* Dataset content:
......
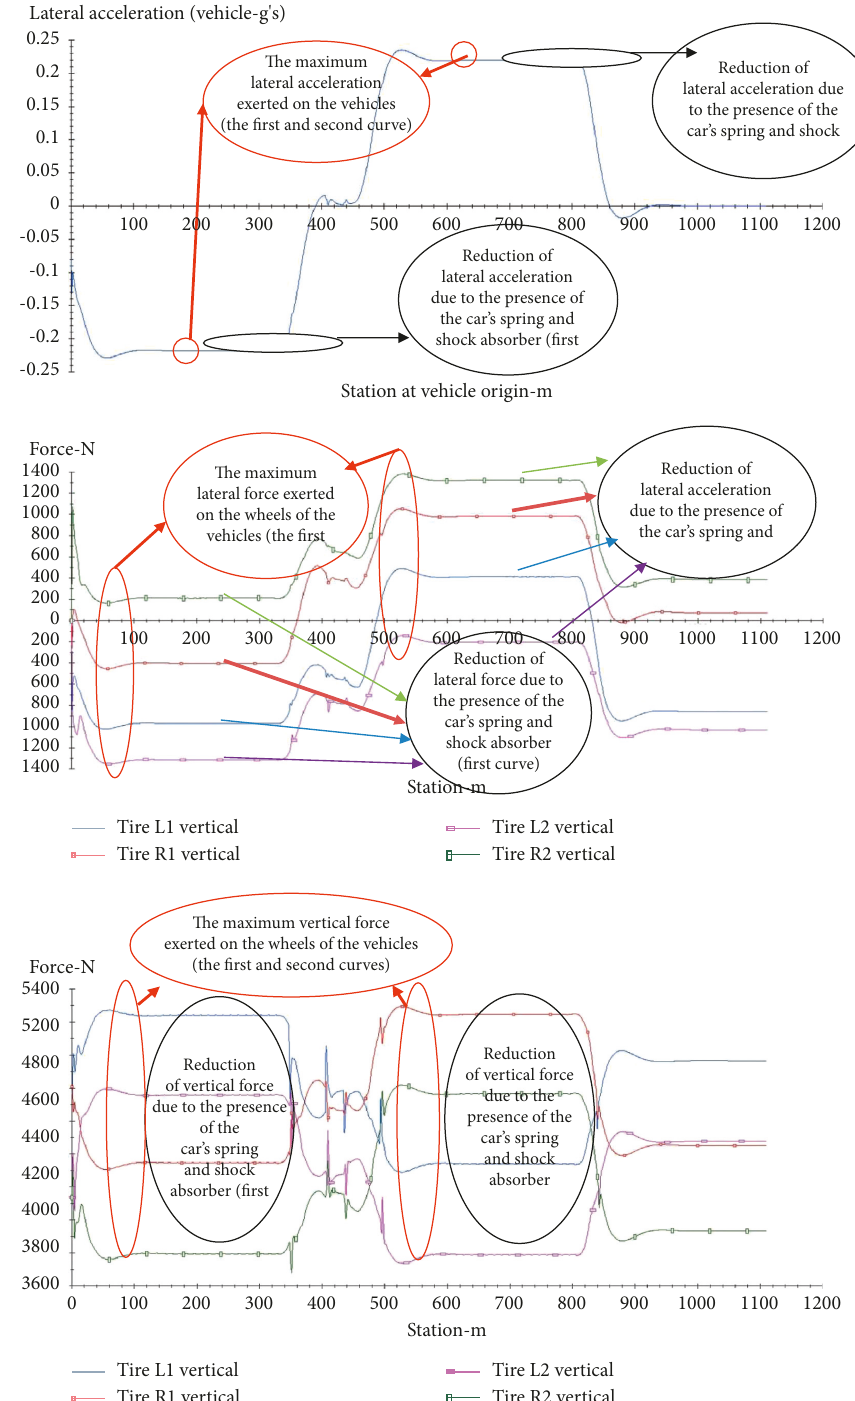
Figure 1: Simulation output includes lateral acceleration, lateral force, and vertical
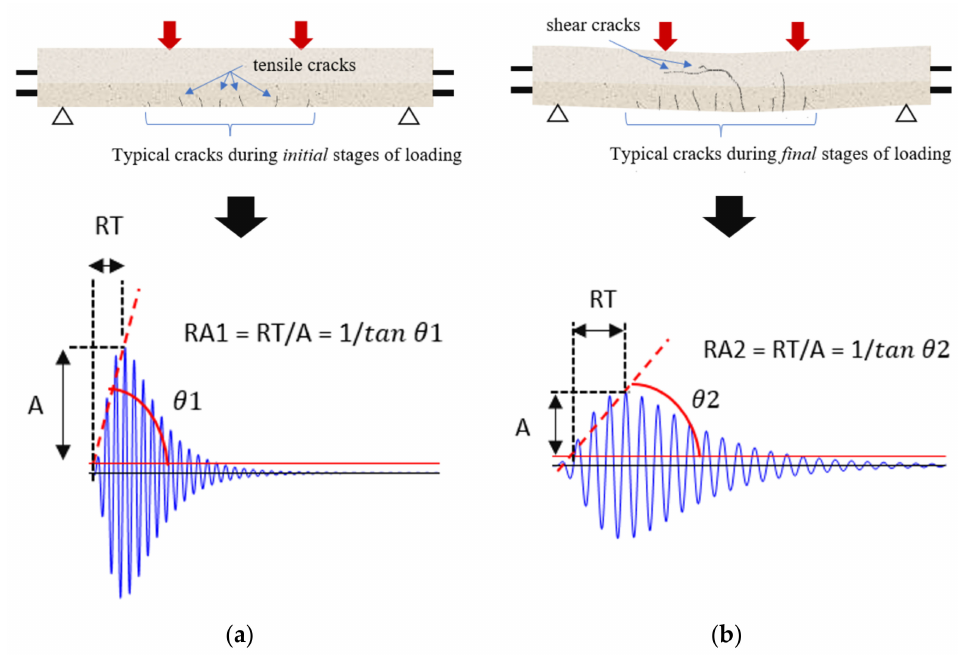
Figure 8. Schematic presentation of cracks and the corresponding dominating AE signals: ( a ) cracks during initial stages of loading and AE signal, and ( b ) cracks during final stages of loading and AE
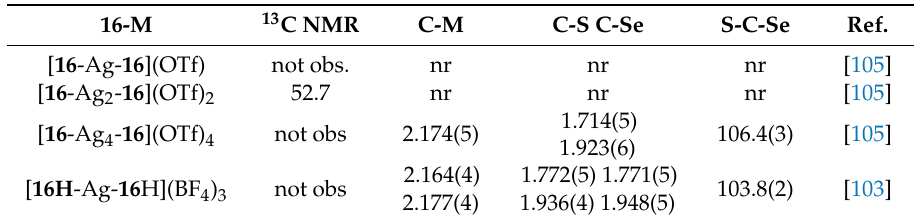
Table 13. Transition metal complexes with selected bond length (Å) and angles (deg) of the carbone 16 . 13 C NMR signal (in ppm) of the central carbon atom.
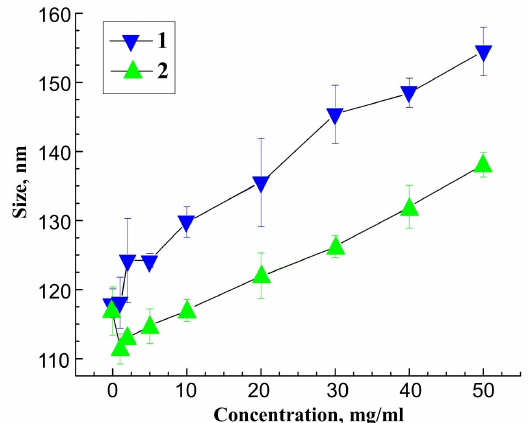
Figure 6. Hydrodynamic size of associates of quartz NPs + native BSA 5fr (1) and of NPs ShC + native BSA 5fr (2) in a dispersion based on 0.2 M phosphate-buffer solution (pH 5.2) at 25 ◦ C plotted against protein concentration. ShC concentration 0.025 mg/mL and Qz NP concentration 0.67 mg/mL.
......
Locate the line containing "Table 13. Transition" in the material above, then repeat it and every later line exactly, with no pictures.

* Completed task:
Table 13. Transition metal complexes with selected bond length (Å) and angles (deg) of the carbone 16 . 13 C NMR signal (in ppm) of the central carbon atom.
Figure 6. Hydrodynamic size of associates of quartz NPs + native BSA 5fr (1) and of NPs ShC + native BSA 5fr (2) in a dispersion based on 0.2 M phosphate-buffer solution (pH 5.2) at 25 ◦ C plotted against protein concentration. ShC concentration 0.025 mg/mL and Qz NP concentration 0.67 mg/mL.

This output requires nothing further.